Ours is Collinwood 841 and I also am building a website and bought the domain name. I did that so my tot's can find the site easily. Our name is based on the series Dark Shadows from the 70's.
I went to an all Polish school when I was a kid and I was Irish, to make matters worse my last name was Collins so I was terrorized all thru grade school as being a vampire! It was funny as hell but we ran home from school to watch that show through several seasons!

I guess this is my tribute to those days of yesteryear!

the Muffster


----------



## haverghast asylum (May 28, 2007)

I never came up with a name yet. I have been thinking for years. _________ Asylum I don't want to call it Haverghast asylum I want it to be original.


----------



## Spookilicious mama (Feb 27, 2008)

I need a name????????????I didn't know I needed a name for my haunt!!!!!!!!!!!!!
Now I need help!!! Well that's just great.


----------



## bonemanB (Sep 30, 2006)

Spookilicious mama said:


> I need a name????????????I didn't know I needed a name for my haunt!!!!!!!!!!!!!
> Now I need help!!! Well that's just great.



LOL..........


----------



## dionicia (Nov 5, 2006)

How about GreyDoom Manor, DarkMoors, HarrowsHill Haunt, Forlorn Forest, Maze of Mayhem. 

I'm not using them but I thought I would give some suggestions for those who haven't named their haunts.


----------



## Spookzilla (Nov 4, 2007)

haverghast you do have a tough road ahead of you with coming up with a name and Spookilicious I don't know what were going to do for you but hey were here to help! My haunt why of course, Jones Hollow Cemetery!


----------



## charles f (Sep 22, 2007)

My little cemetery is going to remain nameless. I think it's scarier that way.


----------



## 13mummy (Aug 26, 2007)

Yes a name... I will need one too. I'm drawind a blank for you, can't even come up with one myself.


----------



## Crypt Keeper (Jan 31, 2008)

My streetname allowed me to play into my haunts name

I live on the street "Huntington Park Drive"

So I added the "A" to it, which gives me hAuntington, add the number 62 and that was that! 

Most don't even realize it until i tell them and they like the cleverness of it!

■ Tasks ■
1. In the haunt-naming thread, which TV series is the name Collinwood 841 based on?
2. Give again, word for word, the part of the haunt-naming thread that opens with the words containing "## dionicia (Nov" and closes with "Jones Hollow Cemetery!".

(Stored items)
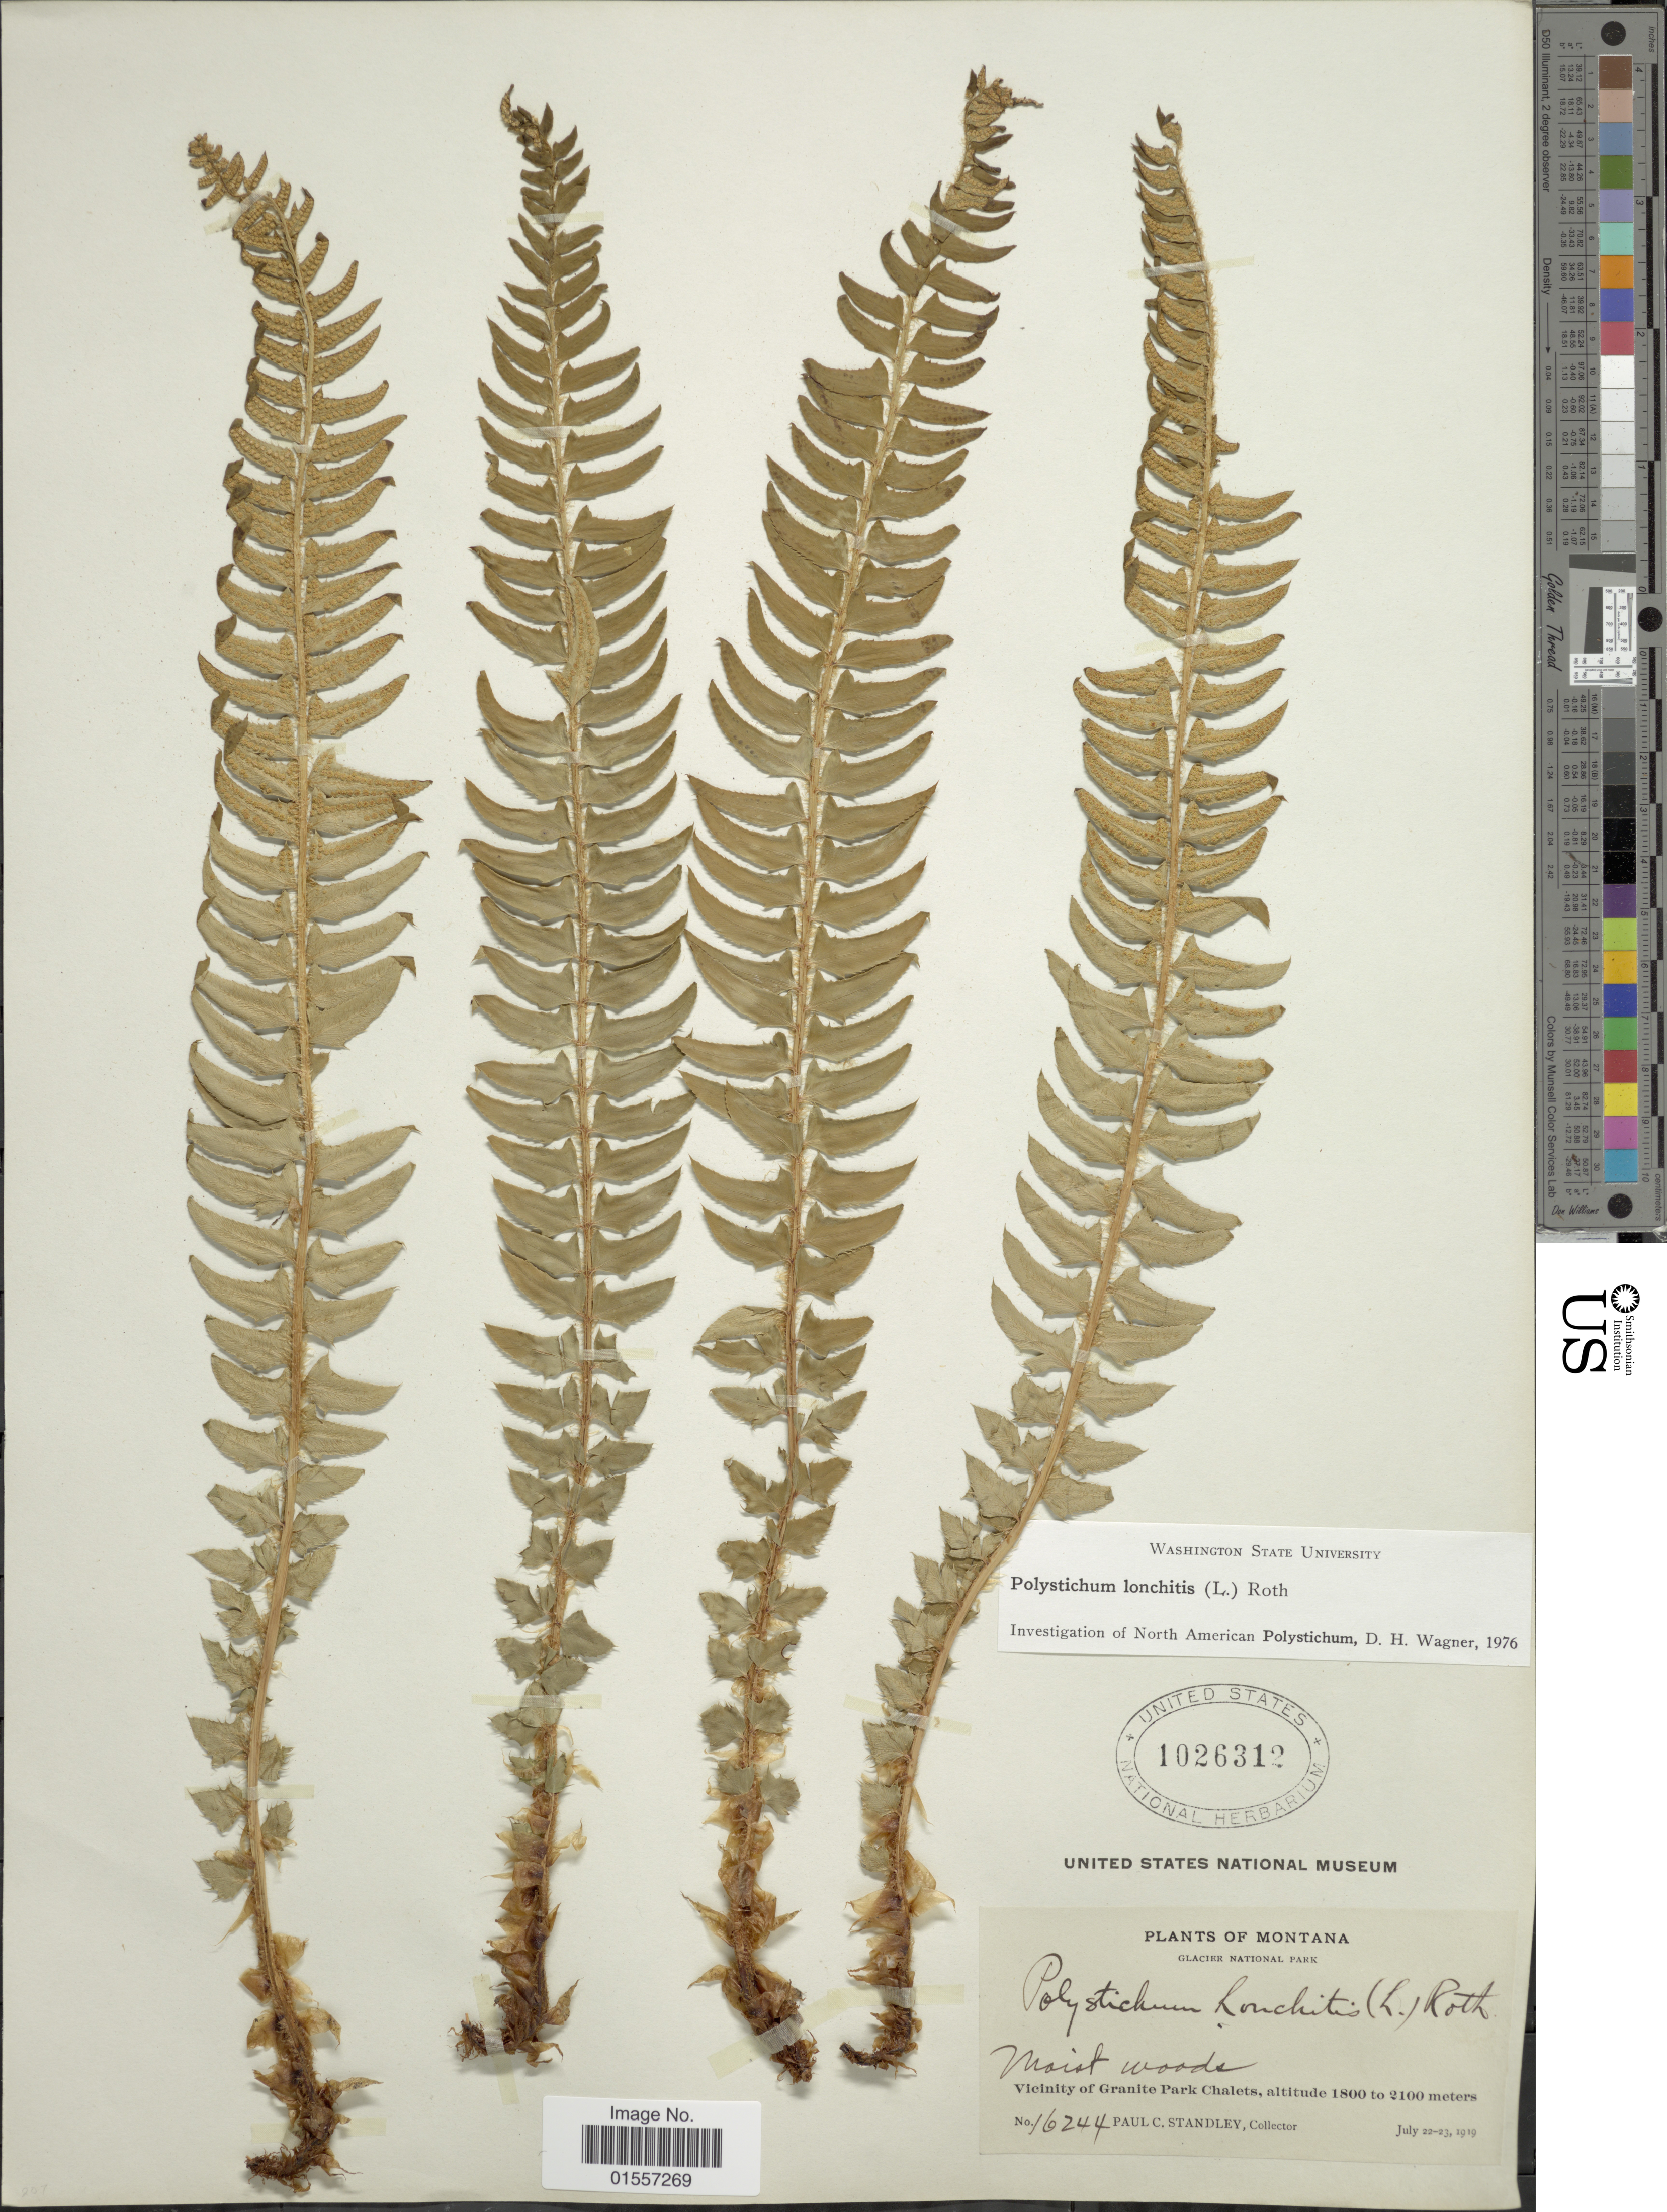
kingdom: Plantae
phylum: Tracheophyta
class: Polypodiopsida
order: Polypodiales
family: Dryopteridaceae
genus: Polystichum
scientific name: Polystichum lonchitis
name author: (Roth) L.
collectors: P. C. Standley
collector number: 16244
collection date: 1919-07-22/1919-07-23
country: United States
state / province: Montana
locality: Glacier National Park, Moist woods, Vicinity of Granite Park Chalets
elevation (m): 1800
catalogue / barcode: US 1026312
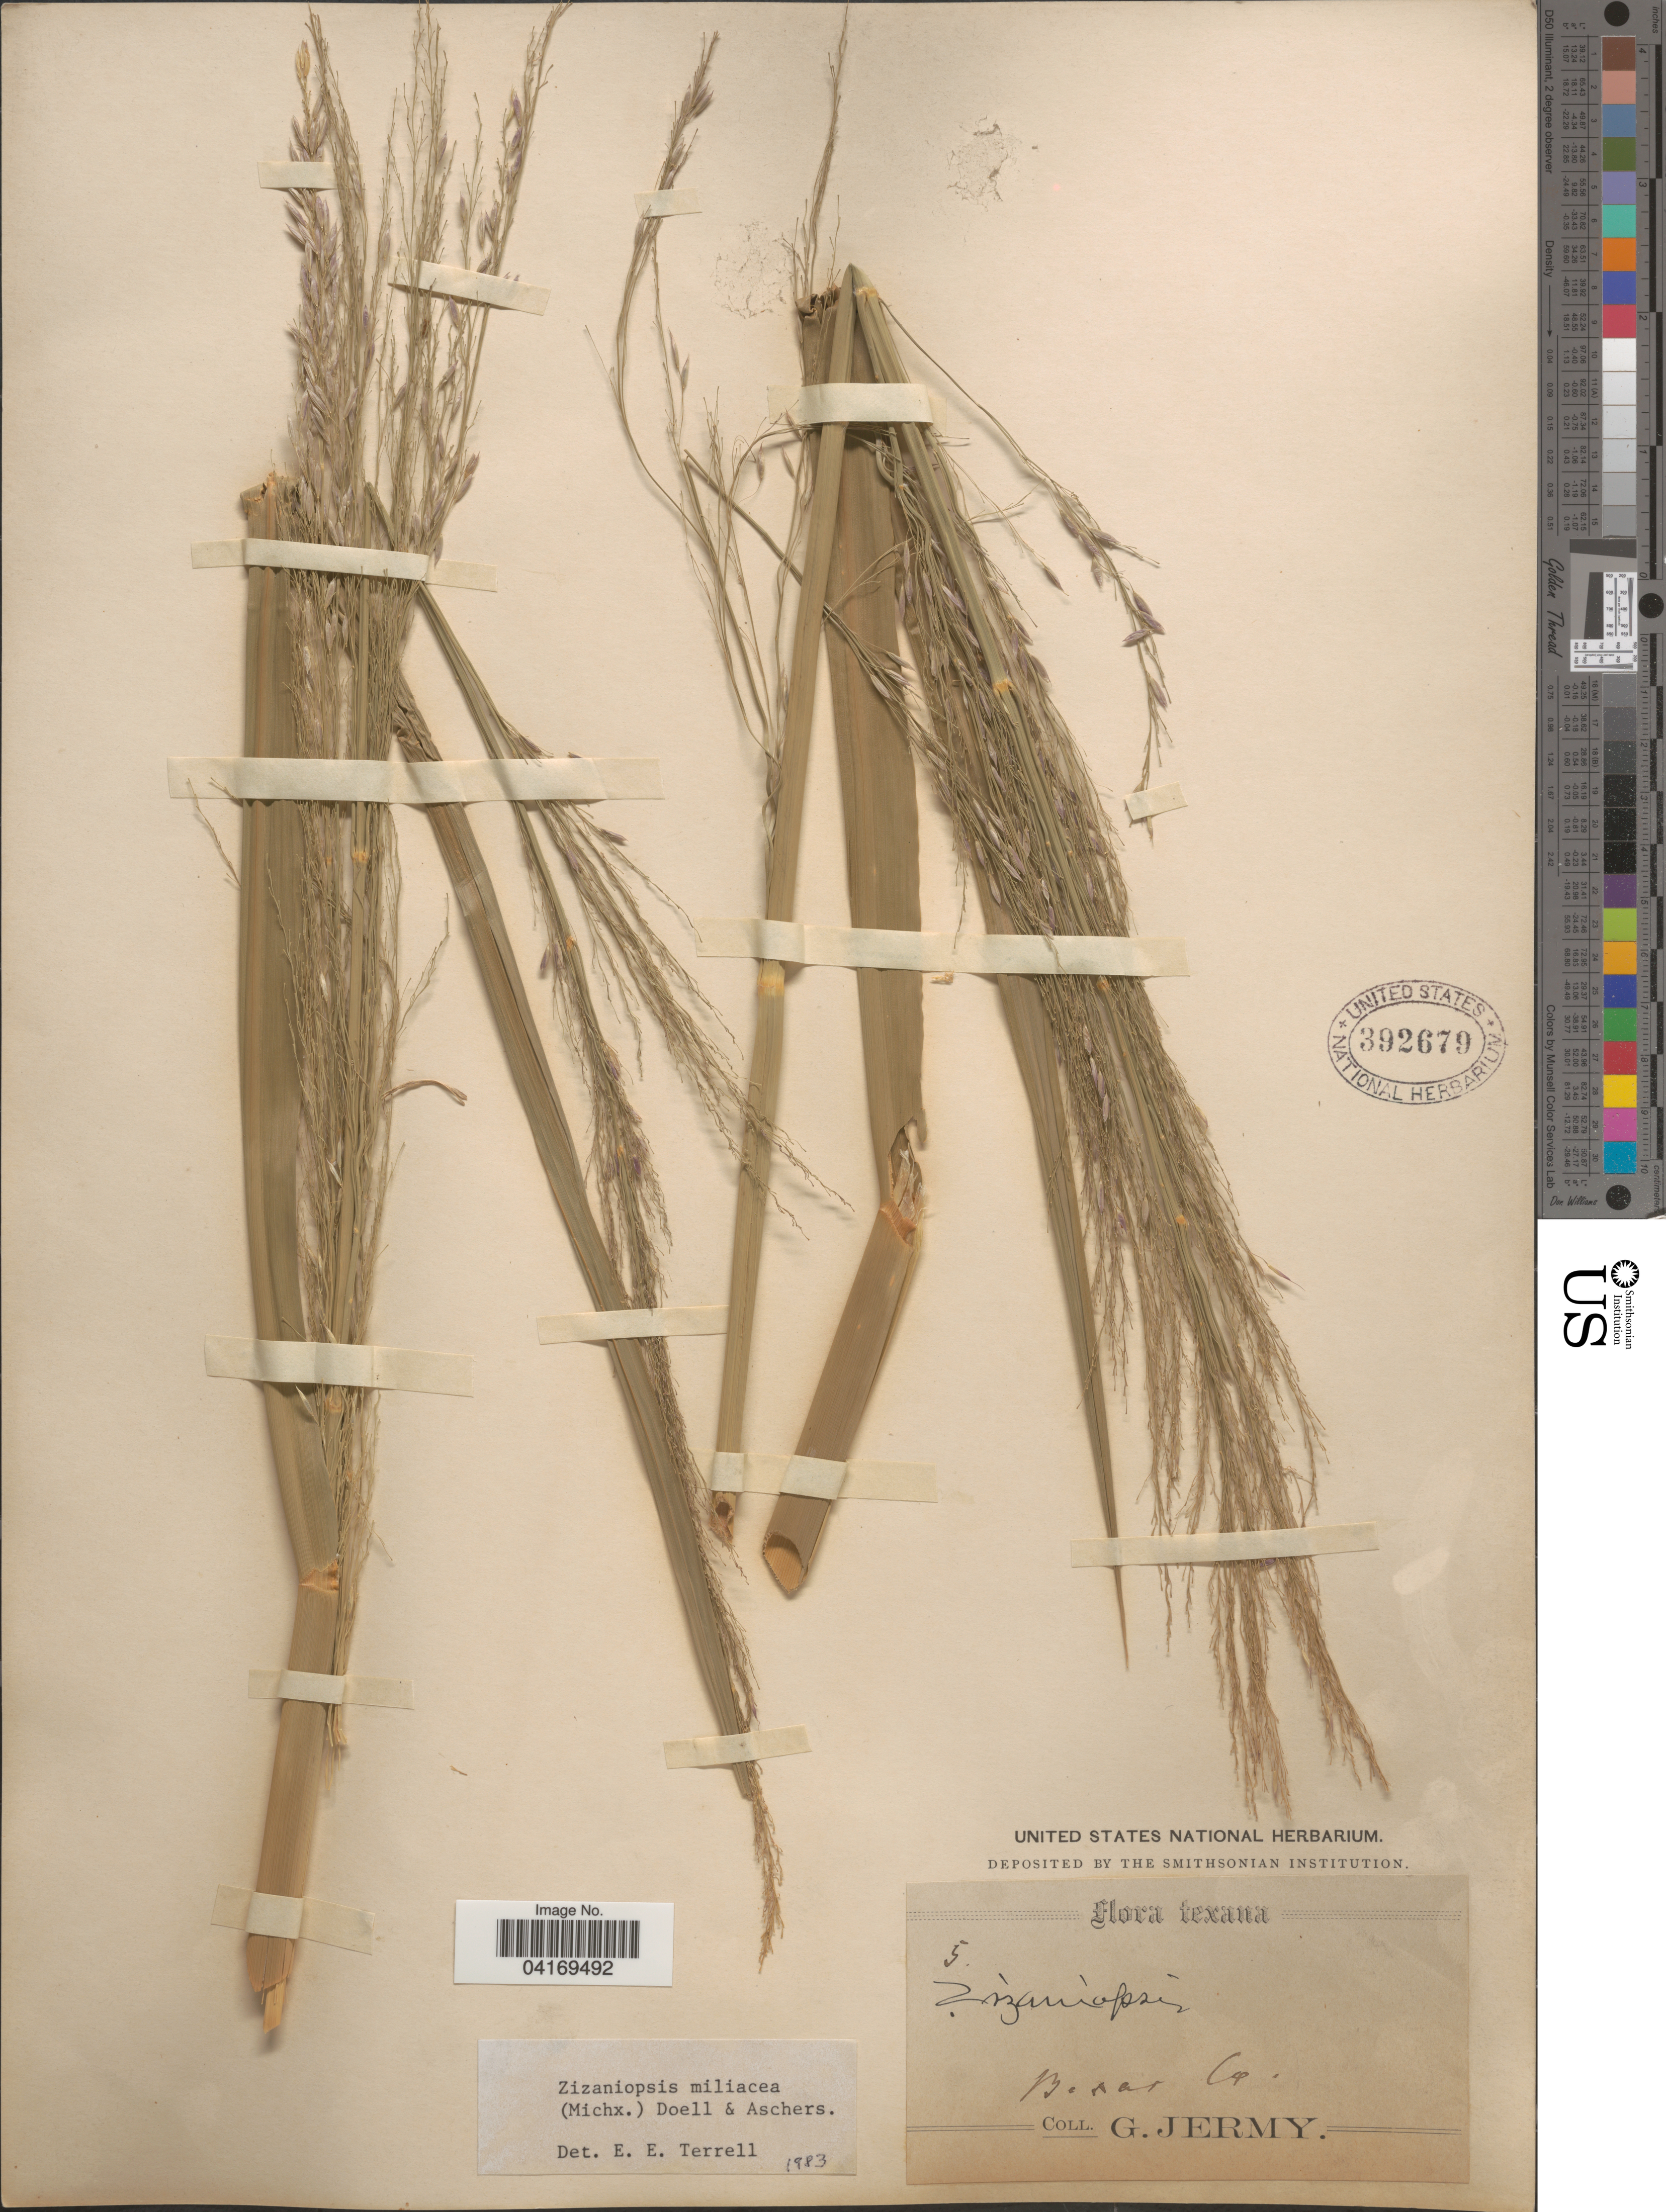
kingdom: Plantae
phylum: Tracheophyta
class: Liliopsida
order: Poales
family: Poaceae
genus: Zizaniopsis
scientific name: Zizaniopsis miliacea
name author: (Michx.) Döll & Asch.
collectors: G. Jermy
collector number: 5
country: United States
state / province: Texas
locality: Bexar Co.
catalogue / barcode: US 392679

■ Answers ■
1. Dark Shadows

2.
## dionicia (Nov 5, 2006)

How about GreyDoom Manor, DarkMoors, HarrowsHill Haunt, Forlorn Forest, Maze of Mayhem. 

I'm not using them but I thought I would give some suggestions for those who haven't named their haunts.


----------



## Spookzilla (Nov 4, 2007)

haverghast you do have a tough road ahead of you with coming up with a name and Spookilicious I don't know what were going to do for you but hey were here to help! My haunt why of course, Jones Hollow Cemetery!